◆ Task description ◆
Edit the items below so that every "scientific name" becomes "binomial name", and keep every other line unchanged.

◆ Data supplied ◆
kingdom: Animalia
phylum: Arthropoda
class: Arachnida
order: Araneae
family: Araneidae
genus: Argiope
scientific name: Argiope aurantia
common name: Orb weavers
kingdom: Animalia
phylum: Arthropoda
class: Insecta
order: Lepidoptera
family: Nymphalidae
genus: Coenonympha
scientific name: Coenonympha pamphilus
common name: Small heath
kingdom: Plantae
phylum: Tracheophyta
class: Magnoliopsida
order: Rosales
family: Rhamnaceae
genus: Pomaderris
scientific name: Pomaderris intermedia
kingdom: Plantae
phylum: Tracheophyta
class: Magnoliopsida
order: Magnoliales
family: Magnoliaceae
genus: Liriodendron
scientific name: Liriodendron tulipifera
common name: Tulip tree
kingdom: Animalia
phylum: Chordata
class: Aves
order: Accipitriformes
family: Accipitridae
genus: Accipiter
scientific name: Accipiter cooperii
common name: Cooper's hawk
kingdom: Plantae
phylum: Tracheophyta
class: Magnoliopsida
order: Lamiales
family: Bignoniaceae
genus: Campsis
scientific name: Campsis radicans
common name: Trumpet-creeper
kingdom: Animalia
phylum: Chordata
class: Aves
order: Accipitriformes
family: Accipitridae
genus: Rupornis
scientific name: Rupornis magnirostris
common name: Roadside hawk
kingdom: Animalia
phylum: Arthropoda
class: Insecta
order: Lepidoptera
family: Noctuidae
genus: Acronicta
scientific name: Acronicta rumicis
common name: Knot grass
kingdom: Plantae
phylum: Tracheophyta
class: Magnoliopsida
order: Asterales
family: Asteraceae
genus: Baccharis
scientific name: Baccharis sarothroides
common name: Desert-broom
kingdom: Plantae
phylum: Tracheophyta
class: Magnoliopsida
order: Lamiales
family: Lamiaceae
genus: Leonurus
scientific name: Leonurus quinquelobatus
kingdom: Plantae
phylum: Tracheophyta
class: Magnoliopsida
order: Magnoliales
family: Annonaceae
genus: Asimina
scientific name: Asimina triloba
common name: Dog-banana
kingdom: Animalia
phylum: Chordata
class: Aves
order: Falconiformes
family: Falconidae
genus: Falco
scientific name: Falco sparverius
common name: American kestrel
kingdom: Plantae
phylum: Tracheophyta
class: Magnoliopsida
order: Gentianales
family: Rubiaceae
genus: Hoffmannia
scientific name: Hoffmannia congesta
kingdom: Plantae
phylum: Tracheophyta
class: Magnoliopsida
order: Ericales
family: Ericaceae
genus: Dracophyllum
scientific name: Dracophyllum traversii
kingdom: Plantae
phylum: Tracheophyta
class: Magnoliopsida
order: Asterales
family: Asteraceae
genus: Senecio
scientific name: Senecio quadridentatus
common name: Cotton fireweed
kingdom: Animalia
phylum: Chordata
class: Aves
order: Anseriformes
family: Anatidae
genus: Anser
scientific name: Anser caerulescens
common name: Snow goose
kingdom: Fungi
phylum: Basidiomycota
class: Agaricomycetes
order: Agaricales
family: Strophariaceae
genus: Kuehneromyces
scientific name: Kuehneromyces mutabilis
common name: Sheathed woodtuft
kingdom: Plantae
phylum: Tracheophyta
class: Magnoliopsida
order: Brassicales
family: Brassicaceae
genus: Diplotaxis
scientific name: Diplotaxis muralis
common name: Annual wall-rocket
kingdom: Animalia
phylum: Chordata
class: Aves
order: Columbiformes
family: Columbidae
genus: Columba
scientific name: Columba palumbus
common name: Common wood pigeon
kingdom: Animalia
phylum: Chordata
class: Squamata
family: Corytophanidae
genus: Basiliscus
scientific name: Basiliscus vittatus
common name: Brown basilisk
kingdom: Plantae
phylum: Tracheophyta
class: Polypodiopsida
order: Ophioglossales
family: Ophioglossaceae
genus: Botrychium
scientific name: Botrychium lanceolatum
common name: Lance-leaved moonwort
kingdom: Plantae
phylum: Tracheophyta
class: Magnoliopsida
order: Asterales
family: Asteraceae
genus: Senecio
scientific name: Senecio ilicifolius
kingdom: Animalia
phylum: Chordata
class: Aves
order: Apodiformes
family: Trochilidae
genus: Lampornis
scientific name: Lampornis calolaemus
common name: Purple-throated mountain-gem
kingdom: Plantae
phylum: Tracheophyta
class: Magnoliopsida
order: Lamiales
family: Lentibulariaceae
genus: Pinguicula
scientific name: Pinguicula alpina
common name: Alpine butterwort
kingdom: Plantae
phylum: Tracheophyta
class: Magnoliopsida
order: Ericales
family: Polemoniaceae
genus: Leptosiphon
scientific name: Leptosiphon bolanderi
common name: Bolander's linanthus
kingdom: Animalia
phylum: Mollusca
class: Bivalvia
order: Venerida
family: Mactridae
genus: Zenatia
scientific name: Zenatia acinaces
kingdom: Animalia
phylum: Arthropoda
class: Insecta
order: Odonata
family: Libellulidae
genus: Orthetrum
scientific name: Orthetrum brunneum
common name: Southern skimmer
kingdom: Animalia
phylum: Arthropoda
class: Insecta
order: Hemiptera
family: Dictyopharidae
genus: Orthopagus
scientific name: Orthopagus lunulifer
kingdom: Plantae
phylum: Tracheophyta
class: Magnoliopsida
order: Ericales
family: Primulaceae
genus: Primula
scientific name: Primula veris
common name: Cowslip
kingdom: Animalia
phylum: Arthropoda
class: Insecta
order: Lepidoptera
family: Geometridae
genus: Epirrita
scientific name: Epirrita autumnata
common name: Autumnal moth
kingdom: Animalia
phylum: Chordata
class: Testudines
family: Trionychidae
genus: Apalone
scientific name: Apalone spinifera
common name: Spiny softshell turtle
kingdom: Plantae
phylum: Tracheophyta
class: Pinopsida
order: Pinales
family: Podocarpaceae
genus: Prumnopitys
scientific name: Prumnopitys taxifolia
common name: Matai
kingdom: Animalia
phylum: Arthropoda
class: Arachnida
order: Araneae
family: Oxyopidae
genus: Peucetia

◆ Complete output ◆
kingdom: Animalia
phylum: Arthropoda
class: Arachnida
order: Araneae
family: Araneidae
genus: Argiope
binomial name: Argiope aurantia
common name: Orb weavers
kingdom: Animalia
phylum: Arthropoda
class: Insecta
order: Lepidoptera
family: Nymphalidae
genus: Coenonympha
binomial name: Coenonympha pamphilus
common name: Small heath
kingdom: Plantae
phylum: Tracheophyta
class: Magnoliopsida
order: Rosales
family: Rhamnaceae
genus: Pomaderris
binomial name: Pomaderris intermedia
kingdom: Plantae
phylum: Tracheophyta
class: Magnoliopsida
order: Magnoliales
family: Magnoliaceae
genus: Liriodendron
binomial name: Liriodendron tulipifera
common name: Tulip tree
kingdom: Animalia
phylum: Chordata
class: Aves
order: Accipitriformes
family: Accipitridae
genus: Accipiter
binomial name: Accipiter cooperii
common name: Cooper's hawk
kingdom: Plantae
phylum: Tracheophyta
class: Magnoliopsida
order: Lamiales
family: Bignoniaceae
genus: Campsis
binomial name: Campsis radicans
common name: Trumpet-creeper
kingdom: Animalia
phylum: Chordata
class: Aves
order: Accipitriformes
family: Accipitridae
genus: Rupornis
binomial name: Rupornis magnirostris
common name: Roadside hawk
kingdom: Animalia
phylum: Arthropoda
class: Insecta
order: Lepidoptera
family: Noctuidae
genus: Acronicta
binomial name: Acronicta rumicis
common name: Knot grass
kingdom: Plantae
phylum: Tracheophyta
class: Magnoliopsida
order: Asterales
family: Asteraceae
genus: Baccharis
binomial name: Baccharis sarothroides
common name: Desert-broom
kingdom: Plantae
phylum: Tracheophyta
class: Magnoliopsida
order: Lamiales
family: Lamiaceae
genus: Leonurus
binomial name: Leonurus quinquelobatus
kingdom: Plantae
phylum: Tracheophyta
class: Magnoliopsida
order: Magnoliales
family: Annonaceae
genus: Asimina
binomial name: Asimina triloba
common name: Dog-banana
kingdom: Animalia
phylum: Chordata
class: Aves
order: Falconiformes
family: Falconidae
genus: Falco
binomial name: Falco sparverius
common name: American kestrel
kingdom: Plantae
phylum: Tracheophyta
class: Magnoliopsida
order: Gentianales
family: Rubiaceae
genus: Hoffmannia
binomial name: Hoffmannia congesta
kingdom: Plantae
phylum: Tracheophyta
class: Magnoliopsida
order: Ericales
family: Ericaceae
genus: Dracophyllum
binomial name: Dracophyllum traversii
kingdom: Plantae
phylum: Tracheophyta
class: Magnoliopsida
order: Asterales
family: Asteraceae
genus: Senecio
binomial name: Senecio quadridentatus
common name: Cotton fireweed
kingdom: Animalia
phylum: Chordata
class: Aves
order: Anseriformes
family: Anatidae
genus: Anser
binomial name: Anser caerulescens
common name: Snow goose
kingdom: Fungi
phylum: Basidiomycota
class: Agaricomycetes
order: Agaricales
family: Strophariaceae
genus: Kuehneromyces
binomial name: Kuehneromyces mutabilis
common name: Sheathed woodtuft
kingdom: Plantae
phylum: Tracheophyta
class: Magnoliopsida
order: Brassicales
family: Brassicaceae
genus: Diplotaxis
binomial name: Diplotaxis muralis
common name: Annual wall-rocket
kingdom: Animalia
phylum: Chordata
class: Aves
order: Columbiformes
family: Columbidae
genus: Columba
binomial name: Columba palumbus
common name: Common wood pigeon
kingdom: Animalia
phylum: Chordata
class: Squamata
family: Corytophanidae
genus: Basiliscus
binomial name: Basiliscus vittatus
common name: Brown basilisk
kingdom: Plantae
phylum: Tracheophyta
class: Polypodiopsida
order: Ophioglossales
family: Ophioglossaceae
genus: Botrychium
binomial name: Botrychium lanceolatum
common name: Lance-leaved moonwort
kingdom: Plantae
phylum: Tracheophyta
class: Magnoliopsida
order: Asterales
family: Asteraceae
genus: Senecio
binomial name: Senecio ilicifolius
kingdom: Animalia
phylum: Chordata
class: Aves
order: Apodiformes
family: Trochilidae
genus: Lampornis
binomial name: Lampornis calolaemus
common name: Purple-throated mountain-gem
kingdom: Plantae
phylum: Tracheophyta
class: Magnoliopsida
order: Lamiales
family: Lentibulariaceae
genus: Pinguicula
binomial name: Pinguicula alpina
common name: Alpine butterwort
kingdom: Plantae
phylum: Tracheophyta
class: Magnoliopsida
order: Ericales
family: Polemoniaceae
genus: Leptosiphon
binomial name: Leptosiphon bolanderi
common name: Bolander's linanthus
kingdom: Animalia
phylum: Mollusca
class: Bivalvia
order: Venerida
family: Mactridae
genus: Zenatia
binomial name: Zenatia acinaces
kingdom: Animalia
phylum: Arthropoda
class: Insecta
order: Odonata
family: Libellulidae
genus: Orthetrum
binomial name: Orthetrum brunneum
common name: Southern skimmer
kingdom: Animalia
phylum: Arthropoda
class: Insecta
order: Hemiptera
family: Dictyopharidae
genus: Orthopagus
binomial name: Orthopagus lunulifer
kingdom: Plantae
phylum: Tracheophyta
class: Magnoliopsida
order: Ericales
family: Primulaceae
genus: Primula
binomial name: Primula veris
common name: Cowslip
kingdom: Animalia
phylum: Arthropoda
class: Insecta
order: Lepidoptera
family: Geometridae
genus: Epirrita
binomial name: Epirrita autumnata
common name: Autumnal moth
kingdom: Animalia
phylum: Chordata
class: Testudines
family: Trionychidae
genus: Apalone
binomial name: Apalone spinifera
common name: Spiny softshell turtle
kingdom: Plantae
phylum: Tracheophyta
class: Pinopsida
order: Pinales
family: Podocarpaceae
genus: Prumnopitys
binomial name: Prumnopitys taxifolia
common name: Matai
kingdom: Animalia
phylum: Arthropoda
class: Arachnida
order: Araneae
family: Oxyopidae
genus: Peucetia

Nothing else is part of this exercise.